(DIRECTIVE):
In the essay on maturity below, how long does it take for Conrad's unnamed protagonist to be changed by his match with adversity?

(TEXT EXTRACT):
Maturity: Ten Steps To Get You There

BigBenAtDusk

As children we cannot wait to grow up. Time is the enemy. Our pint size and inexperience — not to mention our elders — tell us that we are not ready yet; ready for all the things we’d like to do.

Soon after our chronology reaches double-digits we want to drive and drink and date. We want to be independent. We want to be taken seriously; to do the right thing, to flee the coop.

Time stands in the way, like an implacable Big Ben, blocking our path. Its clock-faces look down like some sort of gigantic, elongated, menacing owl, hovering over our air space. Well, nothing we can do about that. But what can we do to achieve maturity? Surely, just waiting to get older isn’t enough. And age, by itself, is no guarantee of wisdom.

Joseph Conrad’s novella The Shadow Line: A Confession deals with just that: the kind of experience without which one remains innocent of oneself and the world no matter what your age; the kind of experience that is informative and transformative of one’s character. In other words, that brings maturity.

Conrad’s narrator is a young man, a seaman, with no one to look out for but himself. He is impulsive and makes important decisions without quite knowing why. He is easily offended and uncertain of his proper place in the company of others. He wants to get on with things, at the point in his life where:

…one perceives ahead a shadow-line warning one that the region of early youth, too, must be left behind.

What he will confront — indeed, what he needs to confront — is a crisis at sea with an enemy no less implacable than Time. It is Mother Nature he will face, and the things that can happen when water and air and all the uncontrollable elements conspire to frustrate the lives of men. And he will feel much older because of it:

It seems to me that all my life before that momentous day is infinitely remote, a fading memory of light-hearted youth, something on the other side of a shadow.

In the space of three weeks Conrad’s unnamed protagonist is changed by his match with adversity. But what if you are not a seaman challenged by the Godless waters? What might you do to hasten maturity’s arrival? A few things come to mind:

  • Try things that are new and difficult for you. Will you suffer? Yes. Will you fail? Sometimes. But if you keep at it, you will grow from the experience. Keeping only to the tried and true will teach you little.
  • Question authority. No, this doesn’t mean throwing rocks and breaking the law. It means asking yourself whether you should believe all that you’ve been “told.” For example, is your religion the one and only “true” religion? Are your parents good models of how to live? Does your political party have a monopoly on truth? Does material wealth bring happiness? Is technology making your life better? Remember, the crowd isn’t always right.
  • Reflect on yourself, your character, and your behavior. Take an unflinching look at yourself, who you are, and who you want to be as a person rather than as someone of a certain rank or job title. Ask yourself why you keep doing things that don’t work very well. Look at how much of your decision process and conduct is performed on auto-pilot, fixed on a course that was set long ago.
  • Compete, especially in team sports. It is said that “The Battle of Waterloo was won on the playing fields of Eton,” thus referring to the character-building that can happen in team sports played in places like Eton College, an independent boarding school. Pulling for and working with a team of almost any kind is an opportunity to grow as a person. You cannot become mature as a solo-act.

(MATERIAL PROVIDED):
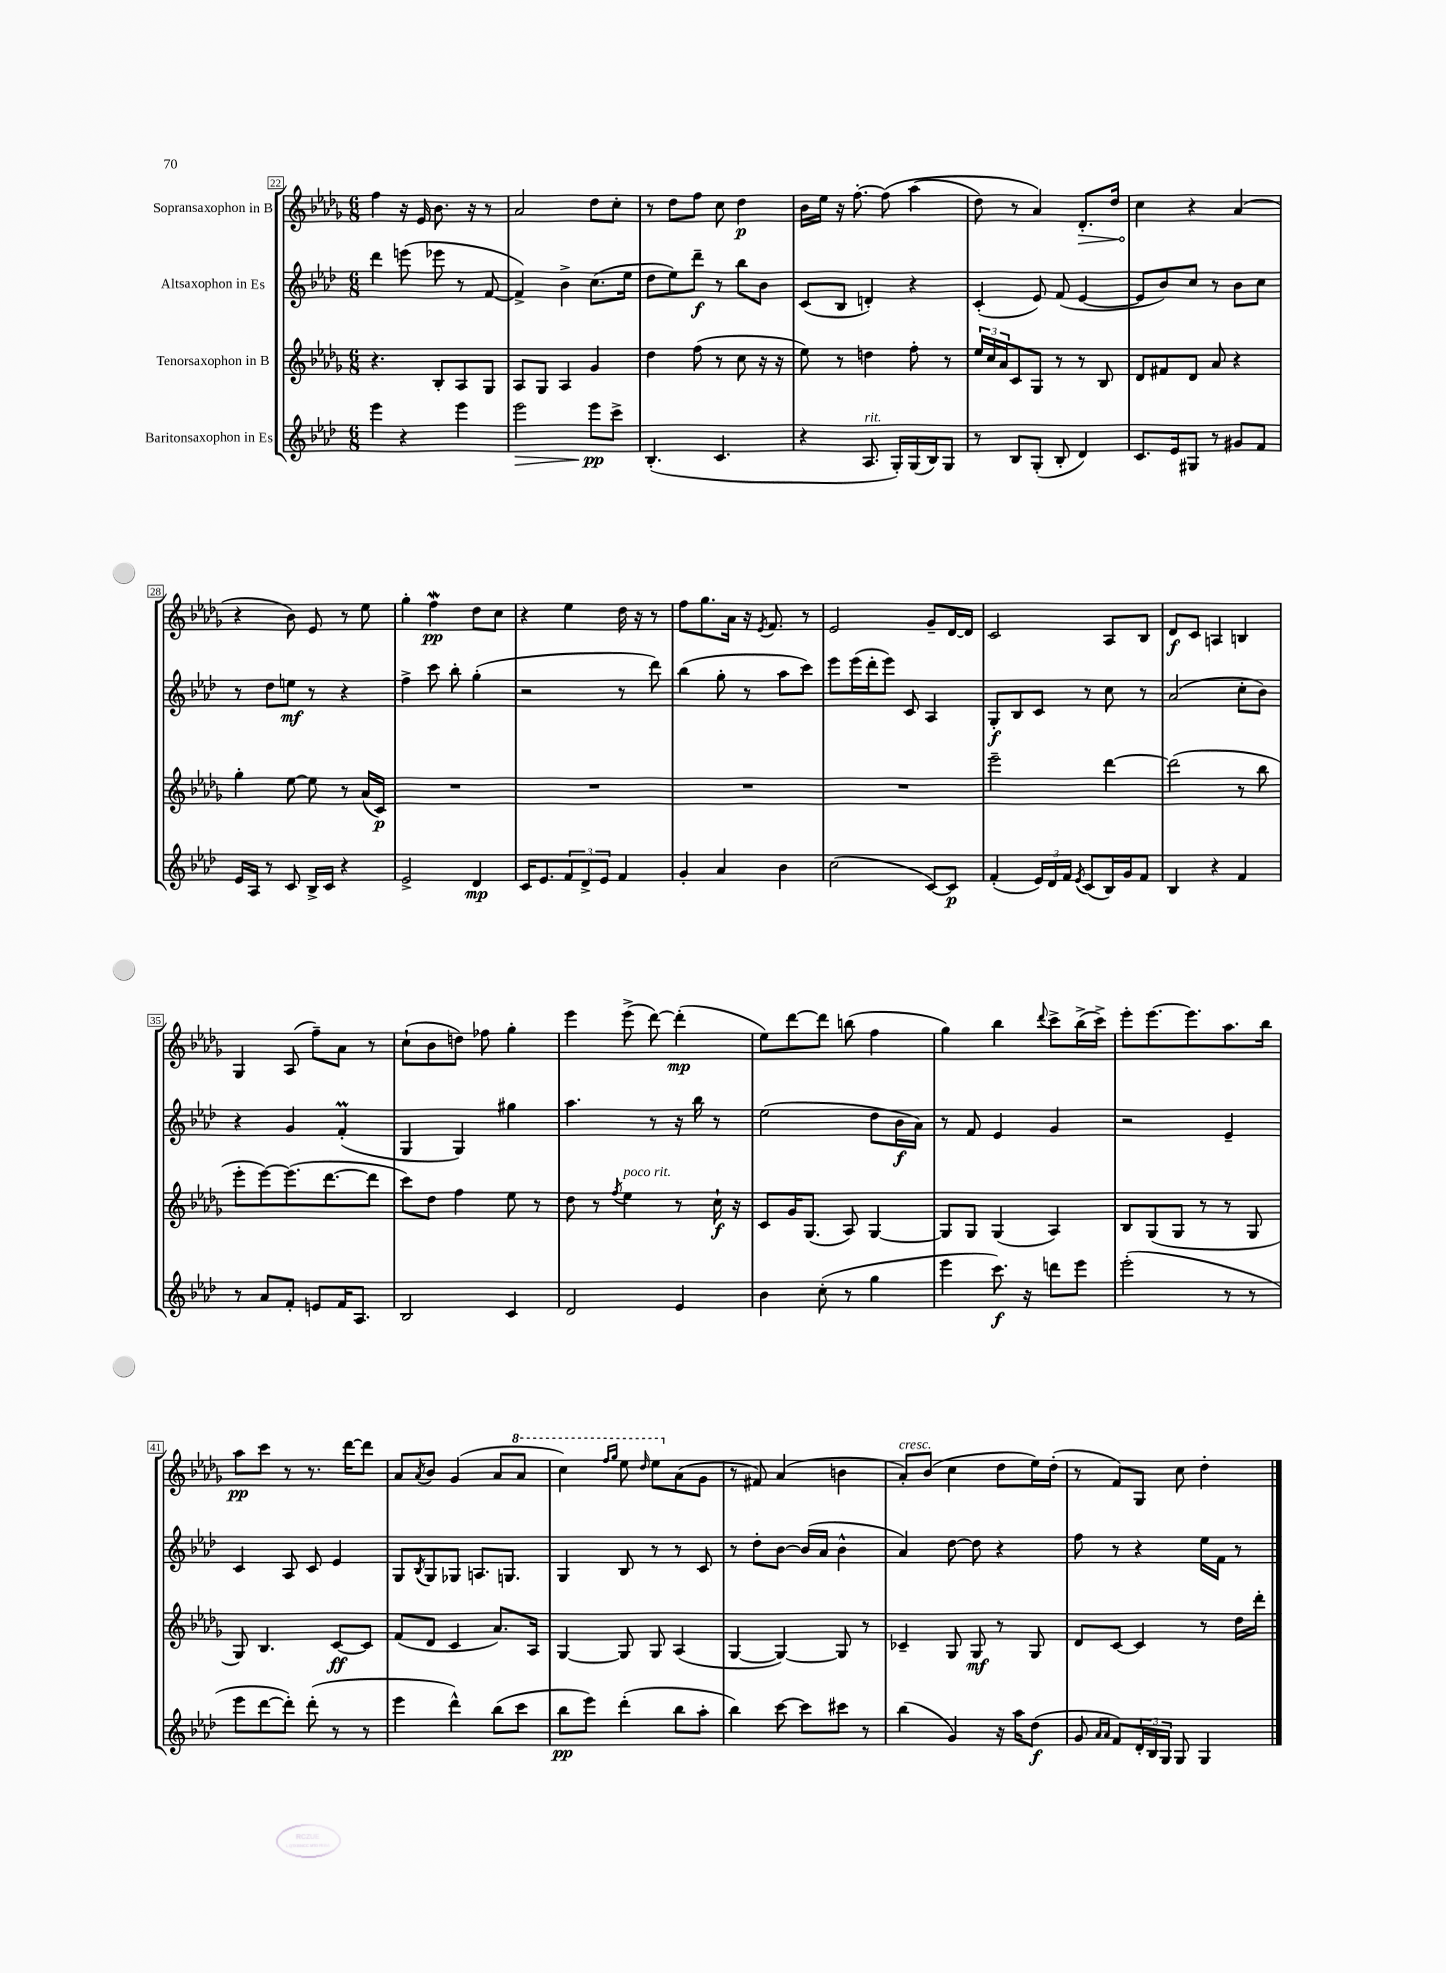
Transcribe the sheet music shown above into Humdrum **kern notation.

(ANSWER TO THE EXERCISE):
Three weeks.